Output all entries exactly; images excluded.

### Revision comparison data:

==*==

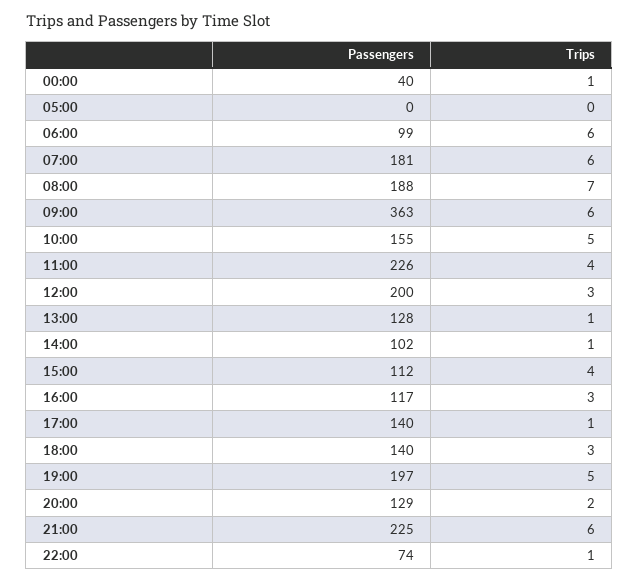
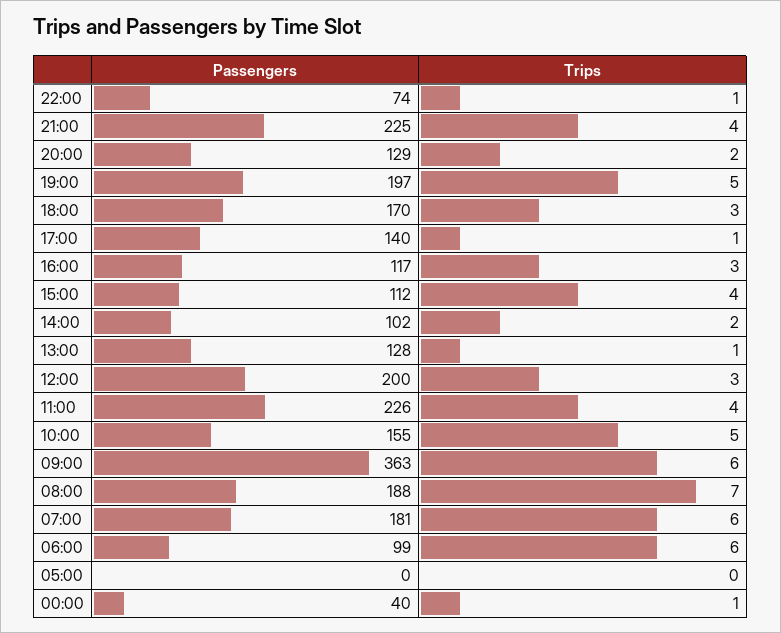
  {
    "Passengers": {
      "00:00": 40,
      "05:00": 0,
      "06:00": 99,
      "07:00": 181,
      "08:00": 188,
      "09:00": 363,
      "10:00": 155,
      "11:00": 226,
      "12:00": 200,
      "13:00": 128,
      "14:00": 102,
      "15:00": 112,
      "16:00": 117,
      "17:00": 140,
-     "18:00": 140,
+     "18:00": 170,
      "19:00": 197,
      "20:00": 129,
      "21:00": 225,
      "22:00": 74
    },
    "Trips": {
      "00:00": 1,
      "05:00": 0,
      "06:00": 6,
      "07:00": 6,
      "08:00": 7,
      "09:00": 6,
      "10:00": 5,
      "11:00": 4,
      "12:00": 3,
      "13:00": 1,
-     "14:00": 1,
+     "14:00": 2,
      "15:00": 4,
      "16:00": 3,
      "17:00": 1,
      "18:00": 3,
      "19:00": 5,
      "20:00": 2,
-     "21:00": 6,
+     "21:00": 4,
      "22:00": 1
    }
  }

==*==

### Result below:
  {
    "Passengers": {
      "00:00": 40,
      "05:00": 0,
      "06:00": 99,
      "07:00": 181,
      "08:00": 188,
      "09:00": 363,
      "10:00": 155,
      "11:00": 226,
      "12:00": 200,
      "13:00": 128,
      "14:00": 102,
      "15:00": 112,
      "16:00": 117,
      "17:00": 140,
-     "18:00": 140,
+     "18:00": 170,
      "19:00": 197,
      "20:00": 129,
      "21:00": 225,
      "22:00": 74
    },
    "Trips": {
      "00:00": 1,
      "05:00": 0,
      "06:00": 6,
      "07:00": 6,
      "08:00": 7,
      "09:00": 6,
      "10:00": 5,
      "11:00": 4,
      "12:00": 3,
      "13:00": 1,
-     "14:00": 1,
+     "14:00": 2,
      "15:00": 4,
      "16:00": 3,
      "17:00": 1,
      "18:00": 3,
      "19:00": 5,
      "20:00": 2,
-     "21:00": 6,
+     "21:00": 4,
      "22:00": 1
    }
  }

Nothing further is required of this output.